If #where is called with multiple arguments, these are treated as if they were passed as the elements of a single array.

User.where("name = :name and email = :email", { name: "Joe", email: "joe@example.com" })
# SELECT * FROM users WHERE name = 'Joe' AND email = 'joe@example.com';

When using strings to specify conditions, you can use any operator available from the database. While this provides the most flexibility, you can also unintentionally introduce dependencies on the underlying database. If your code is intended for general consumption, test with multiple database backends.

hash

#where will also accept a hash condition, in which the keys are fields and the values are values to be searched for.

Fields can be symbols or strings. Values can be single values, arrays, or ranges.

User.where({ name: "Joe", email: "joe@example.com" })
# SELECT * FROM users WHERE name = 'Joe' AND email = 'joe@example.com'

User.where({ name: ["Alice", "Bob"]})
# SELECT * FROM users WHERE name IN ('Alice', 'Bob')

User.where({ created_at: (Time.now.midnight - 1.day)..Time.now.midnight })
# SELECT * FROM users WHERE (created_at BETWEEN '2012-06-09 07:00:00.000000' AND '2012-06-10 07:00:00.000000')

In the case of a belongs_to relationship, an association key can be used to specify the model if an ::ActiveRecord object is used as the value.

author = Author.find(1)

# The following queries will be equivalent:
Post.where(author: author)
Post.where(author_id: author)

This also works with polymorphic belongs_to relationships:

treasure = Treasure.create(name: 'gold coins')
treasure.price_estimates << PriceEstimate.create(price: 125)

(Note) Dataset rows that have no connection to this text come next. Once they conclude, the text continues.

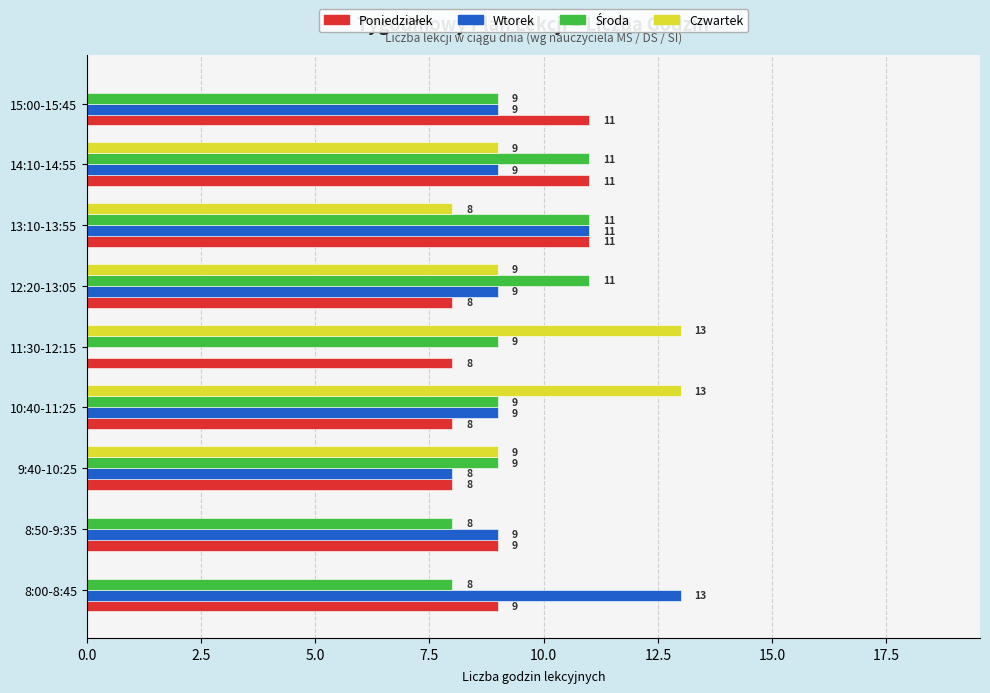

What is the sum of the Czwartek values at 14:10-14:55 and 13:10-13:55?

17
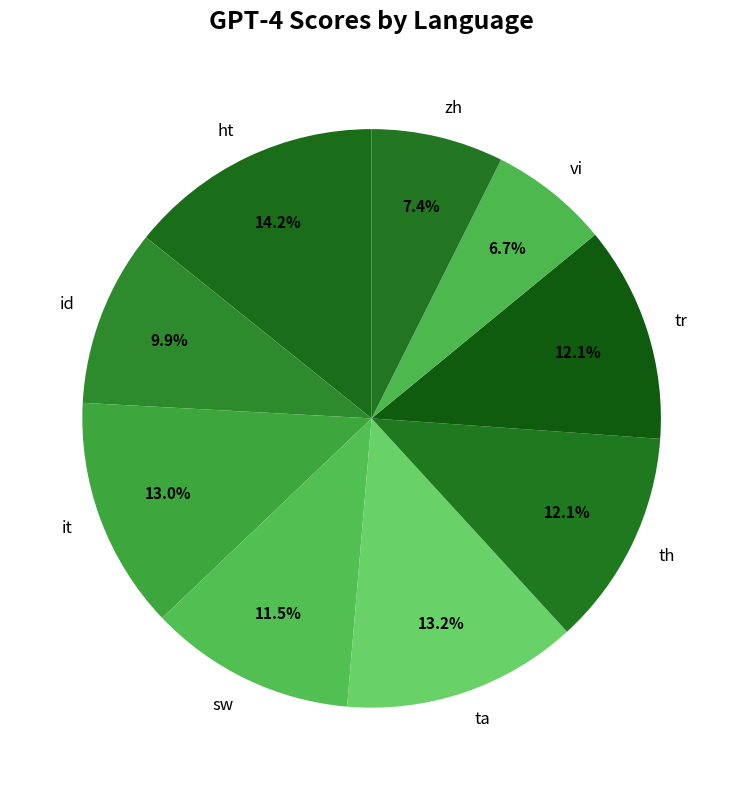

To the nearest percent, what percentage of the pie is th?

12%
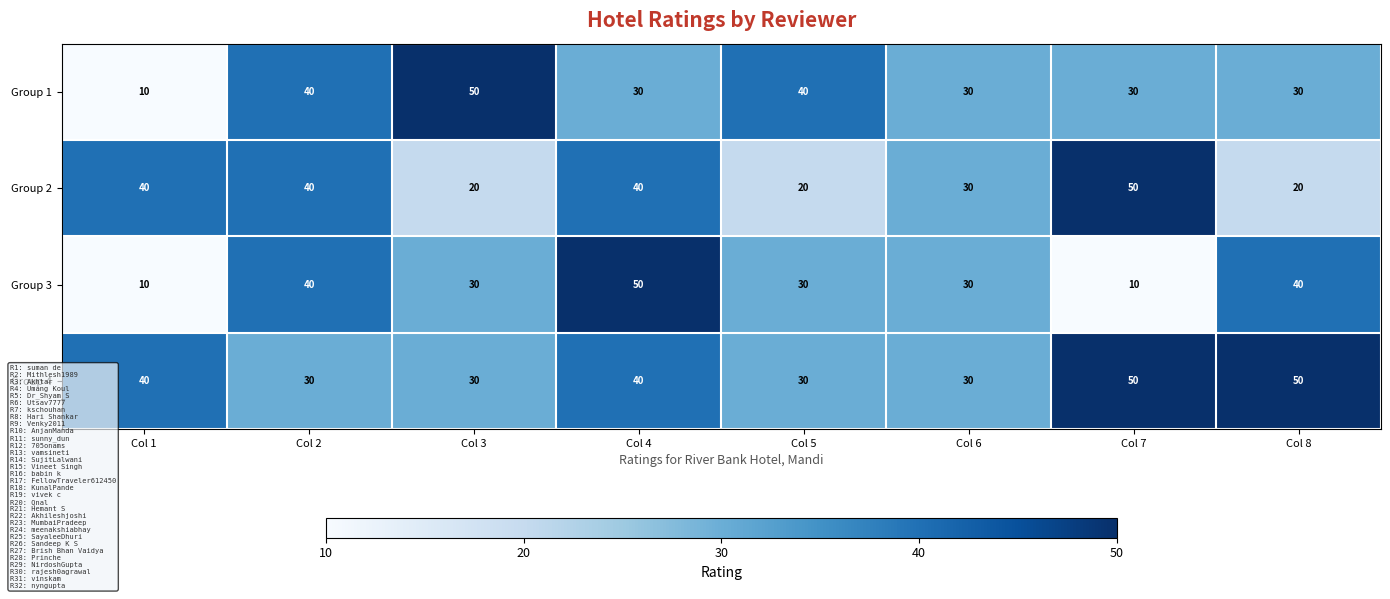

What is the maximum value for Group 1?

50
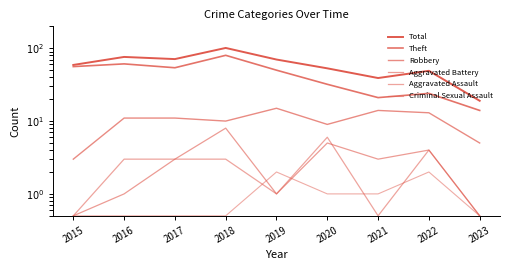

True or false: Theft and Aggravated Assault intersect in this chart.

False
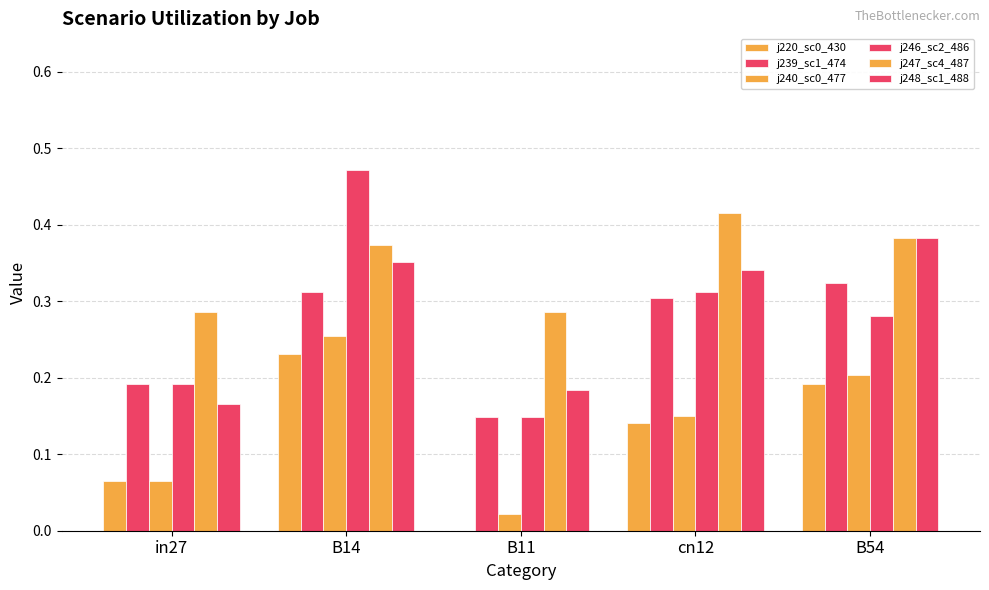

What is the average value of the j220_sc0_430 series?

0.1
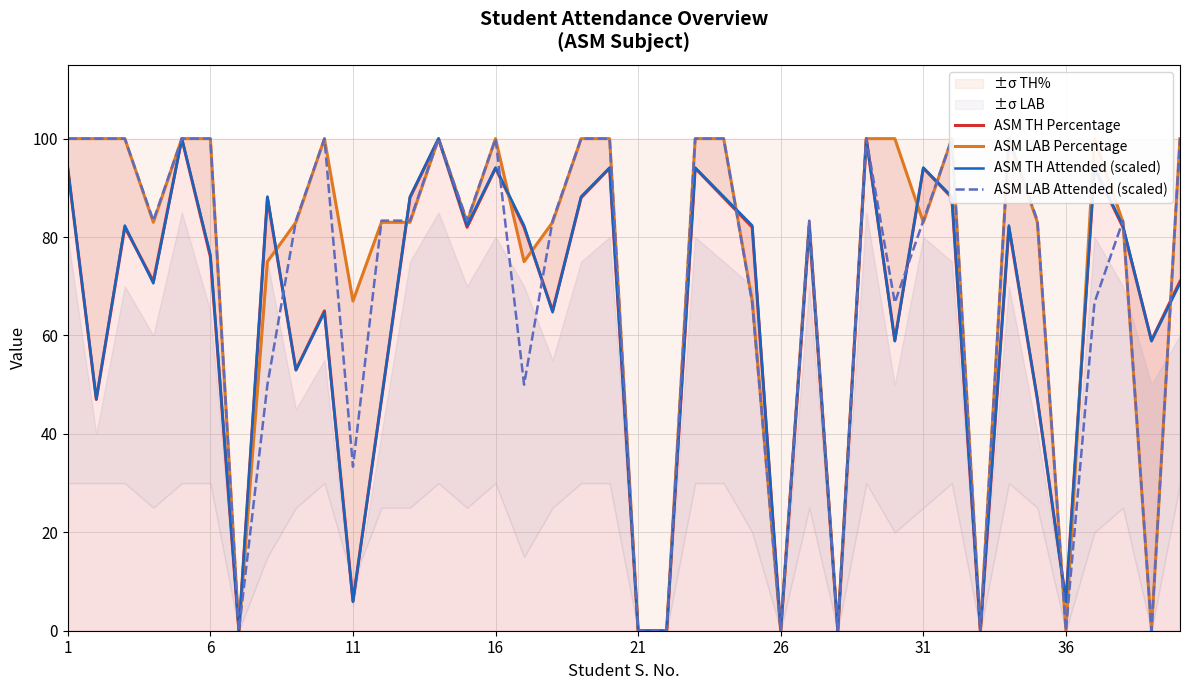

The value of ASM TH Attended (scaled) at 34 is 47.1. True or false?

True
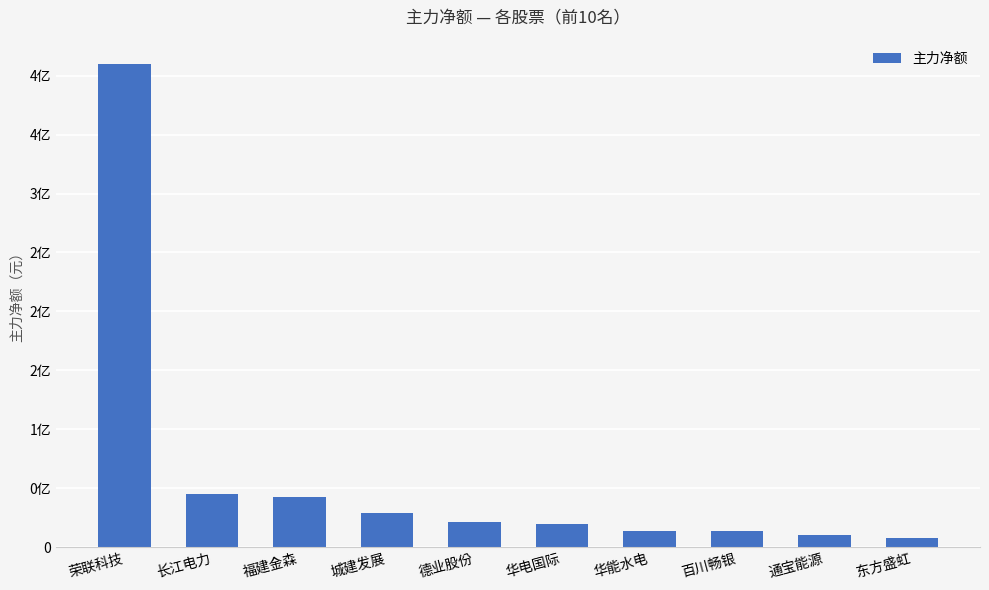

List the labels in order of value, largest first.

荣联科技, 长江电力, 福建金森, 城建发展, 德业股份, 华电国际, 华能水电, 百川畅银, 通宝能源, 东方盛虹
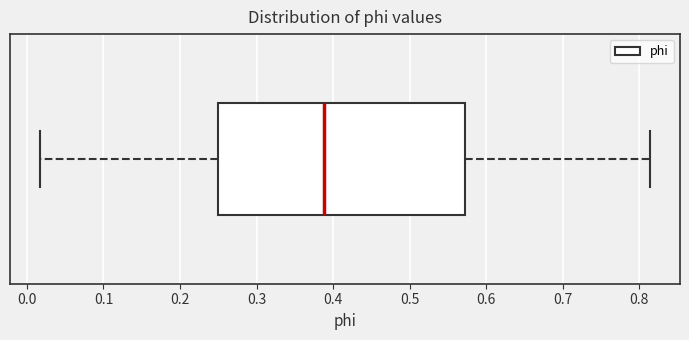

Read this box plot against the x-axis: the position of the median line, the range covered by the box, and the ends of both whiskers. The values are not printed on the chart, so give them approximately, as read against the axis.

median 0.39, box 0.25 to 0.57, whiskers 0.02 to 0.81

# The following queries will be equivalent:
PriceEstimate.where(estimate_of: treasure)
PriceEstimate.where(estimate_of_type: 'Treasure', estimate_of_id: treasure)

Joins

If the relation is the result of a join, you may create a condition which uses any of the tables in the join. For string and array conditions, use the table name in the condition.

User.joins(:posts).where("posts.created_at < ?", Time.now)

For hash conditions, you can either use the table name in the key, or use a sub-hash.

User.joins(:posts).where({ "posts.published" => true })
User.joins(:posts).where({ posts: { published: true } })

no argument

If no argument is passed, #where returns a new instance of QueryMethods::WhereChain, that can be chained with #not to return a new relation that negates the where clause.

User.where.not(name: "Jon")
# SELECT * FROM users WHERE name != 'Jon'

See WhereChain for more details on #not.

blank condition

If the condition is any blank-ish object, then #where is a no-op and returns the current relation.